[Stored data entries]

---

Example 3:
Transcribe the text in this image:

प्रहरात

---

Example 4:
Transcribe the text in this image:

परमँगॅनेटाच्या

What you need to do:
Write every entry out again exactly.

Task output:
---

Example 3:
Transcribe the text in this image:

प्रहरात

---

Example 4:
Transcribe the text in this image:

परमँगॅनेटाच्या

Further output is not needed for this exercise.